04/24/2026 | Press release | Distributed by Public on 04/24/2026 15:31
Item 5.02 Departure of Directors or Certain Officers; Election of Directors; Appointment of Certain Officers; Compensatory Arrangements of Certain Officers.
On April 20, 2026, the Board of Directors (our "Board") of ALT5 Sigma Corporation (the "Company", "we", "our", or "us") approved an employment agreement (the "Employment Agreement") for our Chief Executive Officer, Tony Isaac. In connection with our Board's action, Mr. Isaac's title was changed from "Acting Chief Executive Officer" to "Chief Executive Officer."
The Employment Agreement provides for a three-year term, subject to annual renewals, unless either party provides written notice of non-renewal at least 90 days prior to the expiration of the initial term or any renewal term. Mr. Isaac's annual base compensation is $600,000. Mr. Isaac is also eligible for an annual bonus in the sole and absolute discretion of our Compensation Committee. In addition, we issued to Mr. Isaac five million shares of our common stock, the periodic releases of which are determined by the price of our common stock (the "Stock Award"). In the event that Mr. Isaac's employment with us terminates because he elects not to renew the Employment Agreement, terminates for good reason, or we terminate him without cause (as those concepts are more fully described in the Employment Agreement), we shall pay to Mr. Isaac (i) any accrued but unpaid base salary and accrued but unused vacation, (ii) any unpaid annual bonus, if awarded by our Compensation Committee, (iii) any unreimbursed business expenses, and (iv) any other employee benefits to which he may be entitled under our employee benefit plan. Further, in those circumstances and upon Mr. Isaac executing a release in our favor, we shall also pay him an amount equal to the sum of his base salary and potential annual bonus for that termination year and all of Mr. Isaac's equity or other awards shall then vest.

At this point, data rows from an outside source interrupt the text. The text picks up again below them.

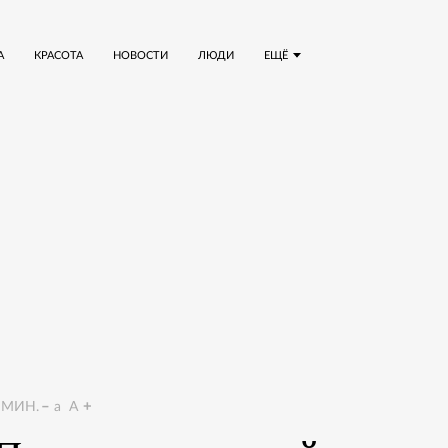
А
КРАСОТА
НОВОСТИ
ЛЮДИ
ЕЩЁ
МИН.
a
A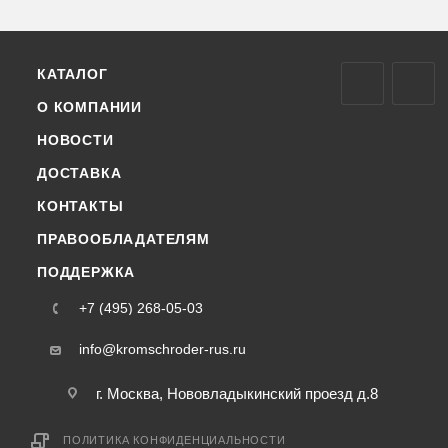
КАТАЛОГ
О КОМПАНИИ
НОВОСТИ
ДОСТАВКА
КОНТАКТЫ
ПРАВООБЛАДАТЕЛЯМ
ПОДДЕРЖКА
+7 (495) 268-05-03
info@kromschroder-rus.ru
г. Москва, Нововладыкинский проезд д.8
ПОЛИТИКА КОНФИДЕНЦИАЛЬНОСТИ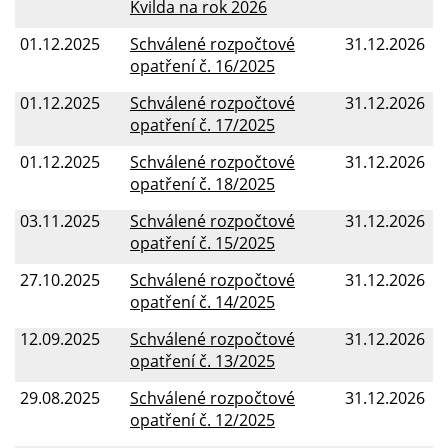
Kvilda na rok 2026
01.12.2025
Schválené rozpočtové
31.12.2026
opatření č. 16/2025
01.12.2025
Schválené rozpočtové
31.12.2026
opatření č. 17/2025
01.12.2025
Schválené rozpočtové
31.12.2026
opatření č. 18/2025
03.11.2025
Schválené rozpočtové
31.12.2026
opatření č. 15/2025
27.10.2025
Schválené rozpočtové
31.12.2026
opatření č. 14/2025
12.09.2025
Schválené rozpočtové
31.12.2026
opatření č. 13/2025
29.08.2025
Schválené rozpočtové
31.12.2026
opatření č. 12/2025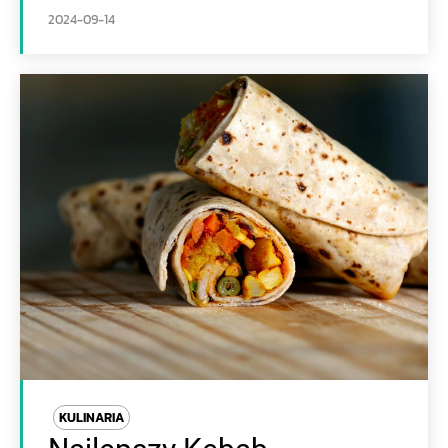
2024-09-14
KULINARIA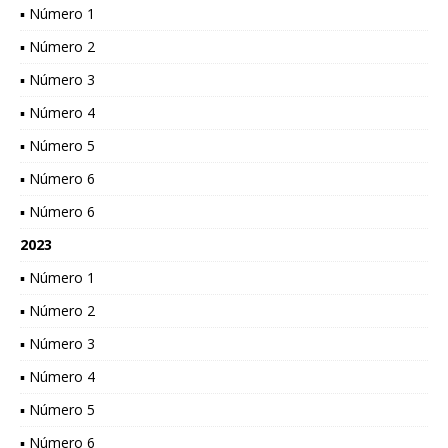
▪ Número 1
▪ Número 2
▪ Número 3
▪ Número 4
▪ Número 5
▪ Número 6
▪ Número 6
2023
▪ Número 1
▪ Número 2
▪ Número 3
▪ Número 4
▪ Número 5
▪ Número 6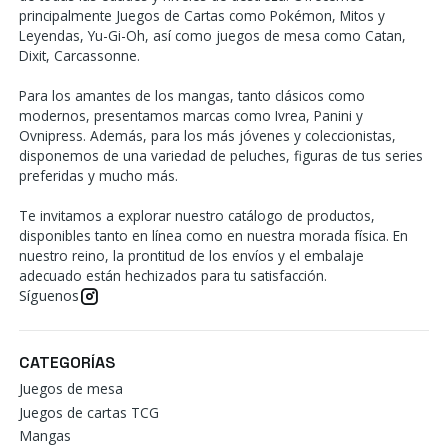
principalmente Juegos de Cartas como Pokémon, Mitos y
Leyendas, Yu-Gi-Oh, así como juegos de mesa como Catan,
Dixit, Carcassonne.
Para los amantes de los mangas, tanto clásicos como
modernos, presentamos marcas como Ivrea, Panini y
Ovnipress. Además, para los más jóvenes y coleccionistas,
disponemos de una variedad de peluches, figuras de tus series
preferidas y mucho más.
Te invitamos a explorar nuestro catálogo de productos,
disponibles tanto en línea como en nuestra morada física. En
nuestro reino, la prontitud de los envíos y el embalaje
adecuado están hechizados para tu satisfacción.
Síguenos
CATEGORÍAS
Juegos de mesa
Juegos de cartas TCG
Mangas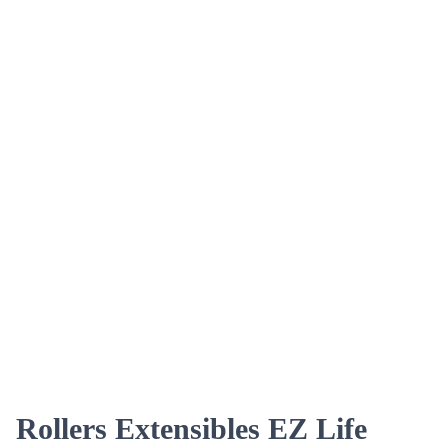
Rollers Extensibles EZ Life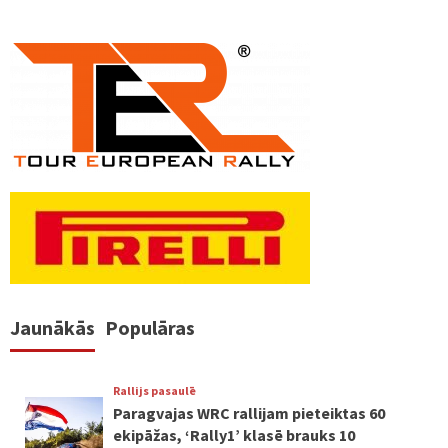
Jaunākās
Populāras
Rallijs pasaulē
Paragvajas WRC rallijam pieteiktas 60
ekipāžas, ‘Rally1’ klasē brauks 10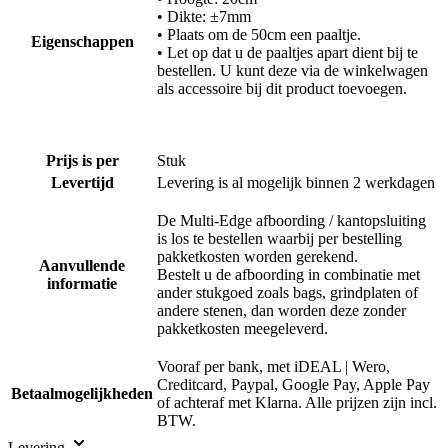
• Dikte: ±7mm
• Plaats om de 50cm een paaltje.
Eigenschappen
• Let op dat u de paaltjes apart dient bij te
bestellen. U kunt deze via de winkelwagen
als accessoire bij dit product toevoegen.
Prijs is per
Stuk
Levertijd
Levering is al mogelijk binnen 2 werkdagen
De Multi-Edge afboording / kantopsluiting
is los te bestellen waarbij per bestelling
pakketkosten worden gerekend.
Aanvullende
Bestelt u de afboording in combinatie met
informatie
ander stukgoed zoals bags, grindplaten of
andere stenen, dan worden deze zonder
pakketkosten meegeleverd.
Vooraf per bank, met iDEAL | Wero,
Creditcard, Paypal, Google Pay, Apple Pay
Betaalmogelijkheden
of achteraf met Klarna. Alle prijzen zijn incl.
BTW.
Levering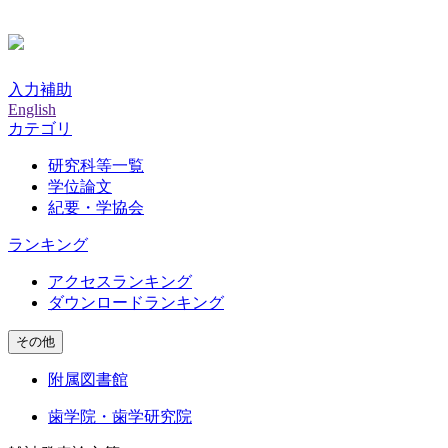
入力補助
English
カテゴリ
研究科等一覧
学位論文
紀要・学協会
ランキング
アクセスランキング
ダウンロードランキング
その他
附属図書館
歯学院・歯学研究院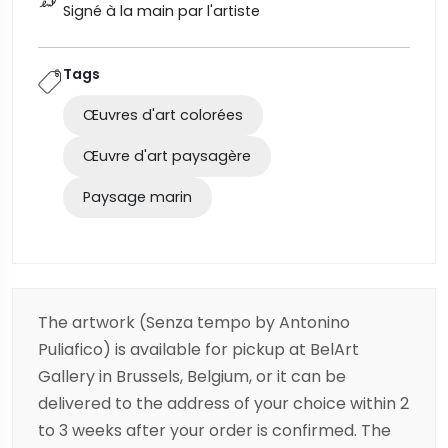
Signé à la main par l'artiste
Tags
Œuvres d'art colorées
Œuvre d'art paysagère
Paysage marin
The artwork (Senza tempo by Antonino
Puliafico) is available for pickup at BelArt
Gallery in Brussels, Belgium, or it can be
delivered to the address of your choice within 2
to 3 weeks after your order is confirmed. The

Upon a termination of the Employment Agreement in connection with a change of control of the Company (as described in our 2024 Equity Incentive Plan), we shall pay Mr. Isaac (i) an amount equal to three times the sum of his base salary and potential annual bonus amount for the year in which the termination event occurs (or, if greater, the year immediately preceding the year in which the change of control occurs) and (ii) an amount equal to his potential annual bonus for the year in which the termination event occurs (or, if greater, the year in which the change of control occurs). Finally, upon such termination, all restrictions in respect of the Stock Award shall be released.
Section 3 - Securities and Trading Markets
Item 3.02 Unregistered Sales of Equity Securities.
The information disclosed in Item 5.02 of this Current Report on Form 8-K in respect of issuance of shares of our common stock is incorporated herein by reference.